In terms of accent, Dales dialect shares many features that are typical within Northern England, such as the pronunciation of words like face, goat and price as long monophthongs (with a single vowel sound rather than two combined). The vowel at the end of a word like happy is closer in many parts of the North of England to the ‘i’ sound of pin than to the ‘ee’ sound of pea. Words like foot and strut are pronounced with the same vowel sound, meaning that word pairs such as could/cud, look/luck and book/buck are homophones (words that have different meanings but sound the same). This is a result of changes to Middle English that occurred in the South of England but not the North.

Often commented on is the Yorkshire treatment of the definite article, the, commonly shortened to the ‘t sound only, as made famous by the Ilkley Moor Bar t’At song. This is known by linguists as ‘definite article reduction’ or D.A.R for short. Perhaps less noticeable, but just as widespread, is the strongly stressed vowel found in the first syllables of words like absorb, employment, continue, and computer. In terms of grammar, nouns describing units of height, weight, value or volume often do not have the plural marker s in Yorkshire: e.g. twenty gram, five pound, or two pint. This is common in many dialects.  Plurality is instead implied through context. An unusual grammatical feature often found in the Dales is the use of sen in reflexive pronouns, e.g. her sen meaning herself.

Stepping back in time

Historically, different parts of Yorkshire belonged to two separate Anglo-Saxon kingdoms: Mercia and Northumbria. Each was affected by the different dialects of their Germanic invaders in the fifth and sixth centuries. The linguistic legacy of this – a mini-dialect divide on either side of the River Wharfe – is living evidence of the effects that geography and politics can have on language.
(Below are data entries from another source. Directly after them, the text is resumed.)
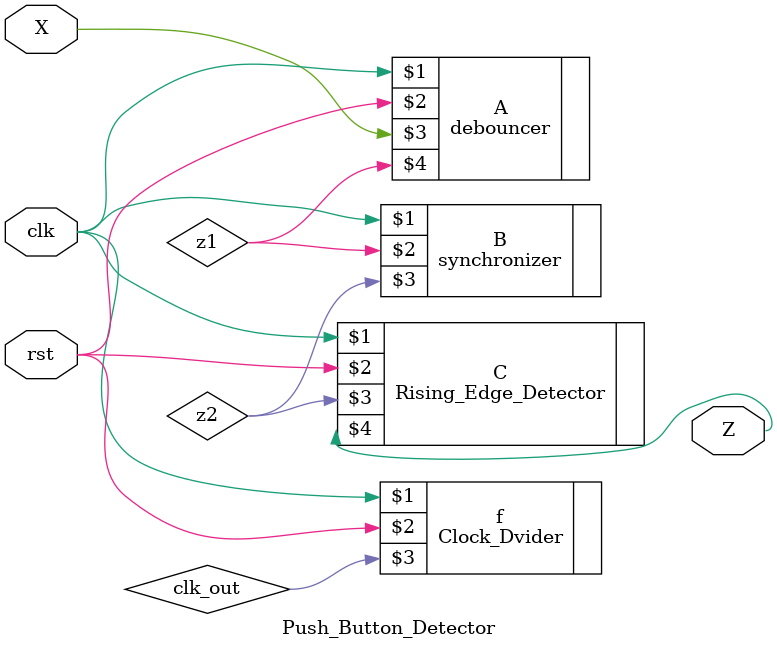
<source format=v>
`timescale 1ns / 1ps


module Push_Button_Detector(input clk,rst,X,output Z);
wire clk_out;
wire z1,z2;
Clock_Dvider #(250_000)f( clk, rst, clk_out);
debouncer A(clk, rst, X,  z1);
synchronizer B( clk,  z1, z2);
Rising_Edge_Detector C (clk,rst,z2,Z);
endmodule



</source>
Even within the Dales, ways of speaking vary from place to place. Fieldworkers for the Survey of English Dialects were actually able to distinguish between the dialects of individual villages! The Yorkshire Dales National Park, established in 1954, stretches across a large area of North Yorkshire, but also parts of neighbouring Lancashire and Cumbria. As this letter from a Survey of English Dialects fieldworker shows, dialects are not dictated by county boundaries. The dialect of Soulby in Cumbria (formerly Cumberland) is similar to Hawes in Yorkshire:

A building

17/11/54 (Ellis to Orton)

… I was very successful in Soulby. I had two men and one woman, and made a good tape recording. The dialect is very interesting since it sounds to me to be very like parts of Yorkshire around Hawes, which is not very far away. Many of the words are the ones used in Yorkshire rather than Cumberland …

Letter from Stanley Ellis to Professor Harold Orton, the co-founder of the Survey of English Dialects. Reproduced with the permission of Martin Ellis, Andrew Ellis and Hilary Templar.

A building

Dales Farmstead LAVC/PHO/P0179

 

Across the Dales, the effect of Viking invasions in the eighth and ninth centuries is also seen in the language. Dale itself comes from Old Norse, as do words for other features of the landscape like beck (a stream), fell (a hill or mountain) and hag (a patch of woodland on sloping ground). Farming words, too, reflect Scandinavian roots, such as laithe (a barn or building) and toft (a small farmstead).